» **Fragmento de página**
================================

Me presenté al Tribunal Penal con la convicción de cumplir el deber señalado en las obligaciones ciudadanas con la sociedad y el Estado, con la curiosidad de observar si el procedimiento judicial funcionaría como en las películas norteamericanas y la duda existencial de mi capacidad de administrar justicia. Unos días antes, sonó el timbre en casa, y al abrir el portón, un oficial se presentó a nombre del Tribunal con un memorándum, designándome Jurado en la terna civil que acompañaría al juez asignado a un caso. Allí no te dicen nada más.

En la corte me indicaron tomar asiento en la antesala de la oficina del juez. Al momento llegaron una, dos mujeres y fuimos tres las que esperamos, mirándonos, sin hablar. Llegó un hombre y tomó asiento también: no tenía más de 27 años, vestía polera sin mangas, pantalón ancho a la rodilla, a la usanza adolescente, mandaba mensajitos por celular, hablaba por teléfono. Quince minutos después, el juez nos hizo pasar a las mujeres a su despacho y se dirigió al joven: ¿Dónde está su abogado? —No va a poder venir, tiene otra audiencia, respondió.

================================

» **Extracto de datos**
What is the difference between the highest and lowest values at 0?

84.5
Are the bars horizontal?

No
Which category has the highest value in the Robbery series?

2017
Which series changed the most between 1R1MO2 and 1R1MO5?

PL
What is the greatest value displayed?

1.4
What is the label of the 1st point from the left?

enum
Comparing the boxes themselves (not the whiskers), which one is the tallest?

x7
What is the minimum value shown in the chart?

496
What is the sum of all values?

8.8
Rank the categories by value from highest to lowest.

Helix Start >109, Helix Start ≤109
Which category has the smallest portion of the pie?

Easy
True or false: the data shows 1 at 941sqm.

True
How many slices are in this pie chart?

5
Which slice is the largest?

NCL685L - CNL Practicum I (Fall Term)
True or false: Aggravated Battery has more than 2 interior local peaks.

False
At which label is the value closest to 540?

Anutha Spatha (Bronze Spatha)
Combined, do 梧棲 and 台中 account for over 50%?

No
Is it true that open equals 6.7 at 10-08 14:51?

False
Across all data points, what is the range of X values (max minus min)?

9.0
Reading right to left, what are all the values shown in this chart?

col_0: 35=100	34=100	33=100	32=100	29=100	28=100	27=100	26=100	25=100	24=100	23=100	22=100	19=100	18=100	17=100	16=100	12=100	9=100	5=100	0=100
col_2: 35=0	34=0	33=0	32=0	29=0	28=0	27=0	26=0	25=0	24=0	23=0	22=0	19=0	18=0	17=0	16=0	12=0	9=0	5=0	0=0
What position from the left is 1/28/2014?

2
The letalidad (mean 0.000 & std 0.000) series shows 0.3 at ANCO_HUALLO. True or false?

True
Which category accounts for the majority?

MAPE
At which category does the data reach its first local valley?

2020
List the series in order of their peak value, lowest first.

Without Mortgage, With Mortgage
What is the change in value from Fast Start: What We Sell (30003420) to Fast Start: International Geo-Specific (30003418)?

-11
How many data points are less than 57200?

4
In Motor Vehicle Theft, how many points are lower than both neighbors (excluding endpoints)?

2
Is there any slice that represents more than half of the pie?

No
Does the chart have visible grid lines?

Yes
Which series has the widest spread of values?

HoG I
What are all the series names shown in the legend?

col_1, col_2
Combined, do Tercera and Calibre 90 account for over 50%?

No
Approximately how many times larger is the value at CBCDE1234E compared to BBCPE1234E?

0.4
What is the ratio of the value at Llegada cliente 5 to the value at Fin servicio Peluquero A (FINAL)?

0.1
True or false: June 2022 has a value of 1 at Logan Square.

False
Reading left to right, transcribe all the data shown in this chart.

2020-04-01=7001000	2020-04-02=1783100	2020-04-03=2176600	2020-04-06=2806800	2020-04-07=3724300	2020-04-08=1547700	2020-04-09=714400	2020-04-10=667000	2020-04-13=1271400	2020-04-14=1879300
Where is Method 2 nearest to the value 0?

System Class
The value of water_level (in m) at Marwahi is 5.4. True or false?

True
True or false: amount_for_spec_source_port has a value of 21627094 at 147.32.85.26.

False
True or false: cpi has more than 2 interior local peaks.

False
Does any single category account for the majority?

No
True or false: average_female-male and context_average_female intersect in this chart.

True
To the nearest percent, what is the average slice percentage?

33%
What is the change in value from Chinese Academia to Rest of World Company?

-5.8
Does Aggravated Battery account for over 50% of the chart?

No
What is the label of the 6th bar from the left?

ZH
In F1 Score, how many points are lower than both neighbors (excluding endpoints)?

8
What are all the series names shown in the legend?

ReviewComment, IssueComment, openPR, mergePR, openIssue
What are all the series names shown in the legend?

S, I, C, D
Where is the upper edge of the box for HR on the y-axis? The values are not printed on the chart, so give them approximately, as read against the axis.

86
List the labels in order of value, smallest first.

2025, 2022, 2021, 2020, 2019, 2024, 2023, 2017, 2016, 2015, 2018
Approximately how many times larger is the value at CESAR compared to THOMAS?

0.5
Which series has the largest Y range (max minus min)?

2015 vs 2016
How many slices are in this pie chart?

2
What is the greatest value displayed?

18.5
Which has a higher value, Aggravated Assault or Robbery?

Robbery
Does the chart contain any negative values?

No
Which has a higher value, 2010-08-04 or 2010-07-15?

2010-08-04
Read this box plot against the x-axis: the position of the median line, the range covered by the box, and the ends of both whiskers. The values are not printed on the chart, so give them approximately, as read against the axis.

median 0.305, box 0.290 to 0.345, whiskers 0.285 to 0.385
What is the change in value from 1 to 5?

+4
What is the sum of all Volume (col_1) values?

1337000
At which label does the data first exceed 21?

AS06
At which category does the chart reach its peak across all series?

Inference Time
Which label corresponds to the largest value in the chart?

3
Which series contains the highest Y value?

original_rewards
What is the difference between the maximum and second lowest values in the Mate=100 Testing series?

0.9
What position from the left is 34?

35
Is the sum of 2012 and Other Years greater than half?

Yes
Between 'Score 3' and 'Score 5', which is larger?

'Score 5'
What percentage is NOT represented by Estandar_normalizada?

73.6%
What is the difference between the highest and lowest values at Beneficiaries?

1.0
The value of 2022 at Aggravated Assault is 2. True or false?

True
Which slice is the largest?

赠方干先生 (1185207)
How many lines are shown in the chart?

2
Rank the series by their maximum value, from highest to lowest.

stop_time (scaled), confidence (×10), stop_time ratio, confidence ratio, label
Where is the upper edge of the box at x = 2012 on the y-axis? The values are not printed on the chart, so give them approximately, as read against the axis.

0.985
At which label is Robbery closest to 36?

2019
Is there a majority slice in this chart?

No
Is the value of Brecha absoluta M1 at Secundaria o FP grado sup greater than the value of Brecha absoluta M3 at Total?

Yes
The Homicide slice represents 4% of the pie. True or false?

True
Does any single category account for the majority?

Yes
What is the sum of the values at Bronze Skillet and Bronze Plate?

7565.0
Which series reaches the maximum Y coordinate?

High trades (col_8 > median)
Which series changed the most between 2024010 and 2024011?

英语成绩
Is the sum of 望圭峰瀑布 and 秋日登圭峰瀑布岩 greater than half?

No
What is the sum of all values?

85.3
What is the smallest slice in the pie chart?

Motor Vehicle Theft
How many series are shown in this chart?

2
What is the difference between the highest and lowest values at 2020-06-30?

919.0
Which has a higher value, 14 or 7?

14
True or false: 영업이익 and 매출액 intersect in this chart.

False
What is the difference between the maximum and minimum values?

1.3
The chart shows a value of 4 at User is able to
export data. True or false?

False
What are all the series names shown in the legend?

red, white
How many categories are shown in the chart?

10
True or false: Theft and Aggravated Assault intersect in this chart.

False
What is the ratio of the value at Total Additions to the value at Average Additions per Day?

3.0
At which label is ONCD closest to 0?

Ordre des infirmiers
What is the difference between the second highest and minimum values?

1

================================

» **Instrucciones**
#1 Indica si cada afirmación coincide con el relato sobre el Tribunal Penal y justifica tu respuesta con las palabras exactas del relato: (a) un oficial llevó a la casa un memorándum del Tribunal; (b) antes de que llegara el joven esperaban cinco personas en la antesala; (c) el abogado del joven asistió a la audiencia.
#2 Escribe la continuación del relato sobre el Tribunal Penal a partir de su última oración.
Los registros no intervienen en estas actividades.

» **Respuestas**
#1
(a) Sí: «un oficial se presentó a nombre del Tribunal con un memorándum».
(b) No: «fuimos tres las que esperamos».
(c) No: «No va a poder venir, tiene otra audiencia».

#2
Me quedé de una pieza cuando el juez nos dijo, ya sentado en su escritorio, que el muchacho estaba imputado por delito de violación y debíamos iniciar el juicio, escuchar las partes, decidir su inocencia o culpabilidad en base a declaraciones y evidencias.

Una asistente nos hizo pasar a la sala del tribunal, el juez instaló el acto formal, y mientras las tres estábamos ubicadas como “jurado”, el muchacho, a un lado, que no dejaba de jugar con el celular, repitió la respuesta y presentó un memorial arrugado a la pregunta formal de por qué se presentaba sin abogado. El juez golpeó la mesa con el mallete, dictó nueva fecha para iniciar el juicio y advirtió que de no presentarse nuevamente el imputado con abogado, quedaba establecido que asumiría su defensa uno de oficio. La fecha anunciada fue feriado y no hubo actividad judicial. Nunca más fui notificada sobre el asunto, y hace mucho, muchísimo tiempo de eso.

Ese día me pregunté, como me pregunto hoy y me pregunto todos los días: ¿A quién le importó si ese muchacho efectivamente había cometido una violación o era inocente? ¿Qué garantías me protegen como jurado obligada por la ley y el azar, en un caso en el que jurados e imputados llegamos como si nada a la misma sala de espera, sin el menor resguardo judicial o policial? ¿Quién protege a los jueces de los fallos que dictan y a las víctimas que, confiadas en el sistema, revelan nombres, lugares, reconocen rostros, informan delitos?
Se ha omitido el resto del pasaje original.